The Swedish reaction: Tragic but expected

 

  • If the editorial pages of Sweden’s largest dailies are any indicator, the death of Saab didn’t come as a huge shock, for journalists or car enthusiasts.
    "It is a tragic but nonetheless not totally unexpected announcement that Saab will now be wound down," Goteborgs-Posten said, while noting that Saab had barely turned a profit in two decades under GM management.
    Most editors blamed GM for not doing enough to bring out Saab's full potential and said Swedes could not blame the Swedish center-right government—which repeatedly said the state would not step in as owner—for Saab's fate.
    "The government did what it could to facilitate a sale of Saab and kept the door open for loan guarantees," conservative daily Svenska Dagbladet wrote.
    "Now that Saab has come to the end of the road and it's time to write the epilogue, much of the blame will be placed on General Motors' lame ownership," it said.
    The Swedish government vowed to help the 3,400 employees in Saab's hometown of Trollhattan and the thousands of other subcontractors who will soon find themselves out of work—up to 8,000 according to some reports.

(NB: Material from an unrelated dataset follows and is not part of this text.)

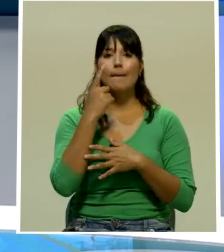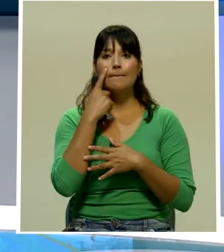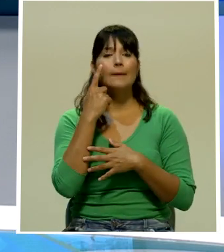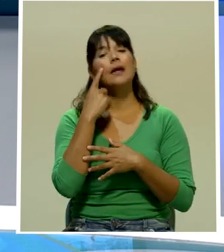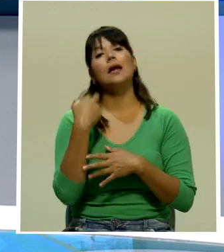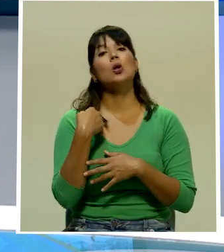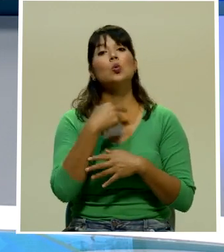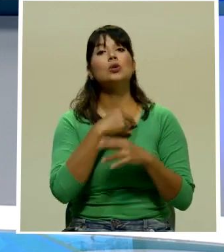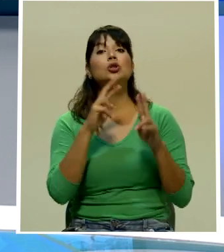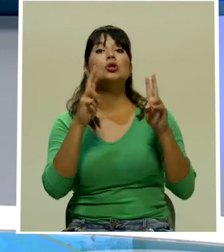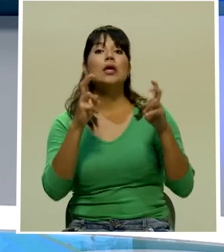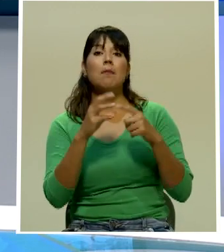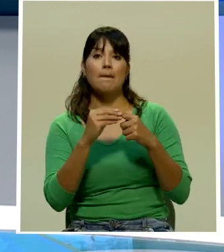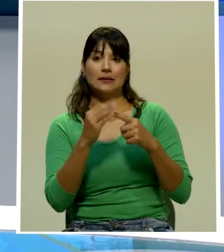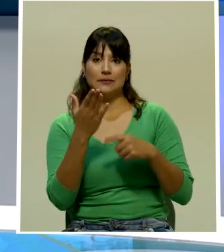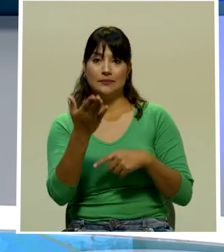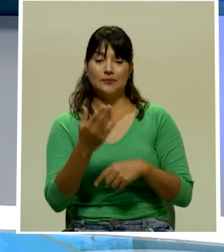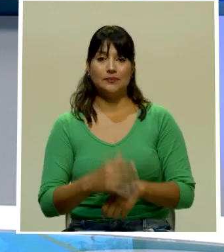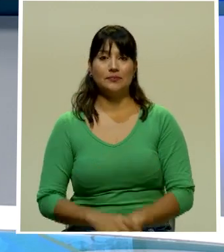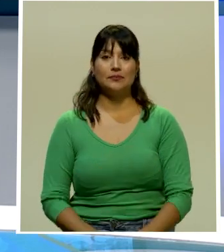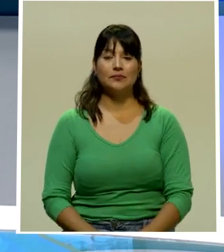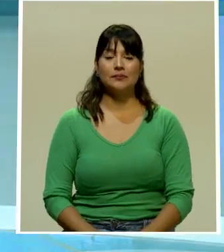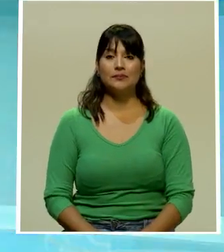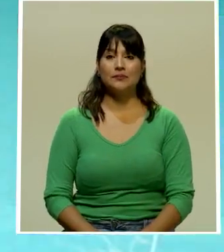nuestros titulares. Adelante.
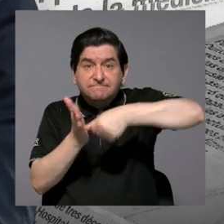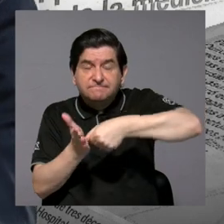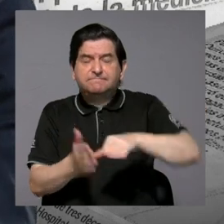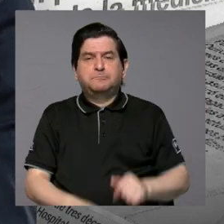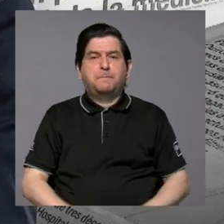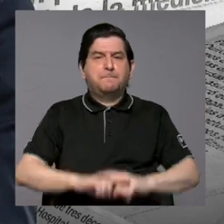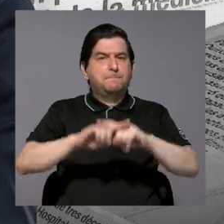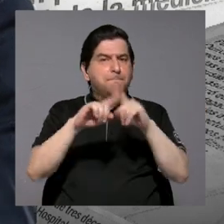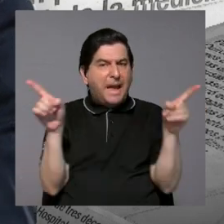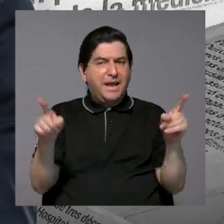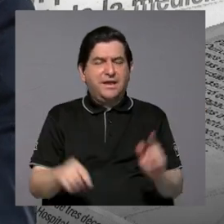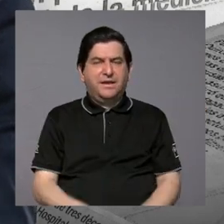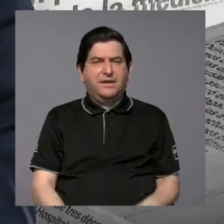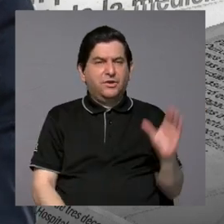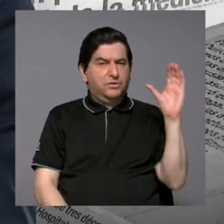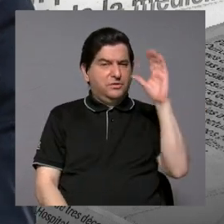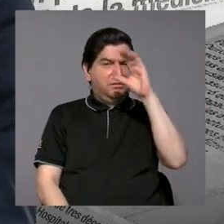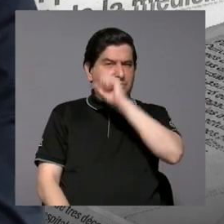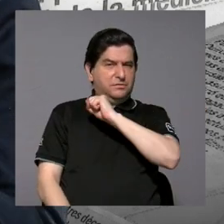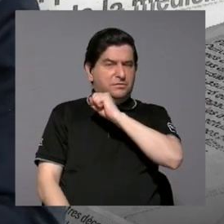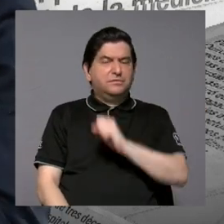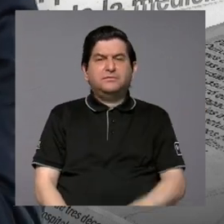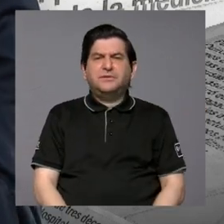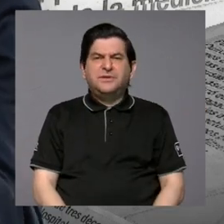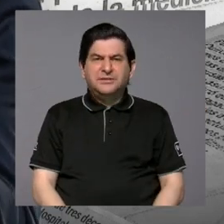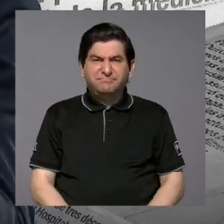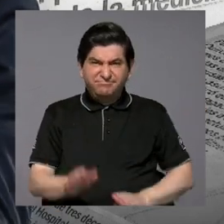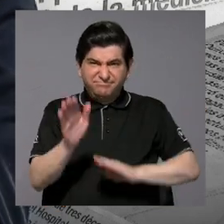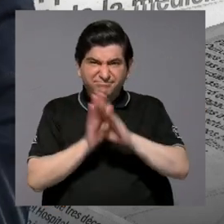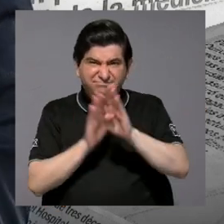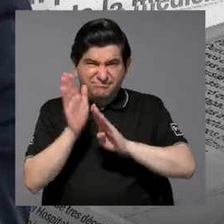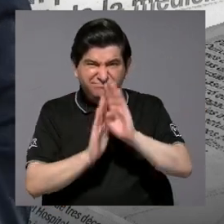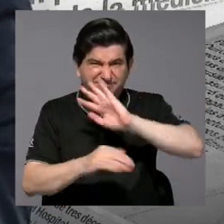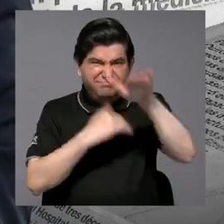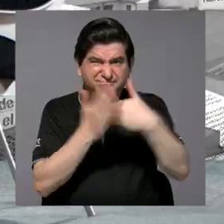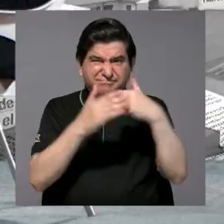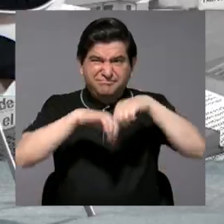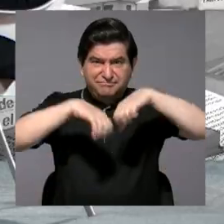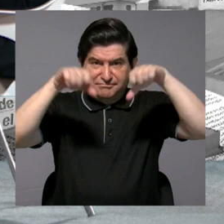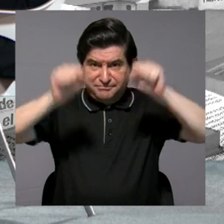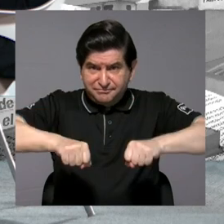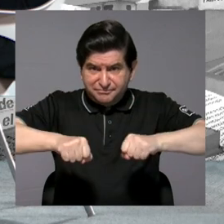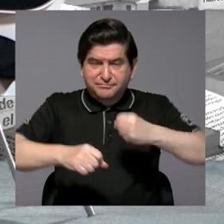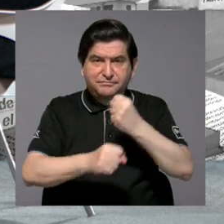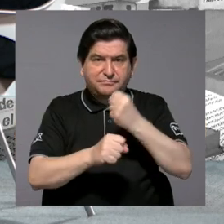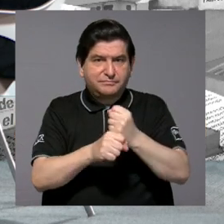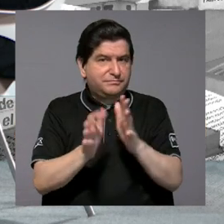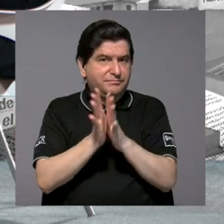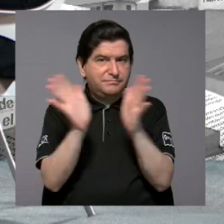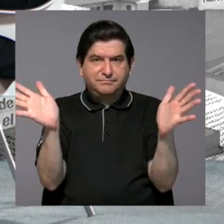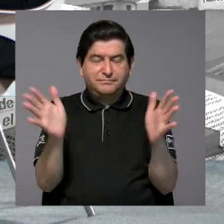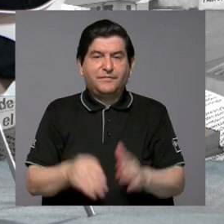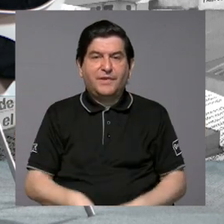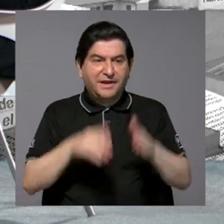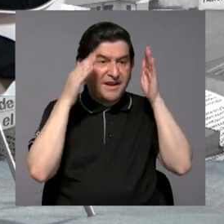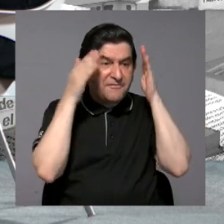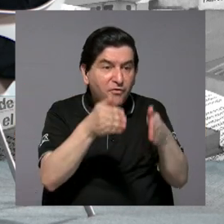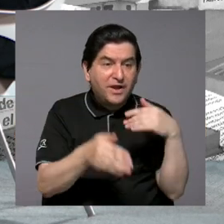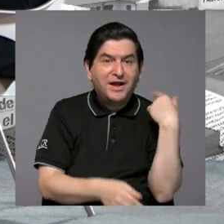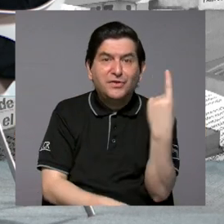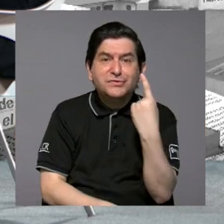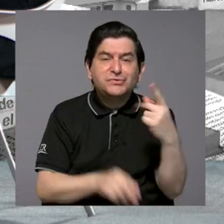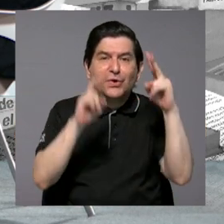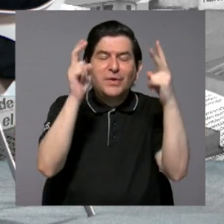Sin embargo, lo que hemos visto es que, más allá de desarrollar todo el sistema de empleo público, nos hemos enfocado en el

    Mass-circulation Dagens Nyheter warned against quick fixes to help the town of 55,000 deal with the blow.
    "The government should keep a cool head. Dispensing money to build up replacement industries usually ends in failure," it said, recalling previous efforts after crises in the textile and shipbuilding industries.
    GM's decision was also a heavy blow to Prime Minister Fredrik Reinfeldt's government as it struggles in the polls ahead of Sweden's general election in September, financial daily Dagens Industri said.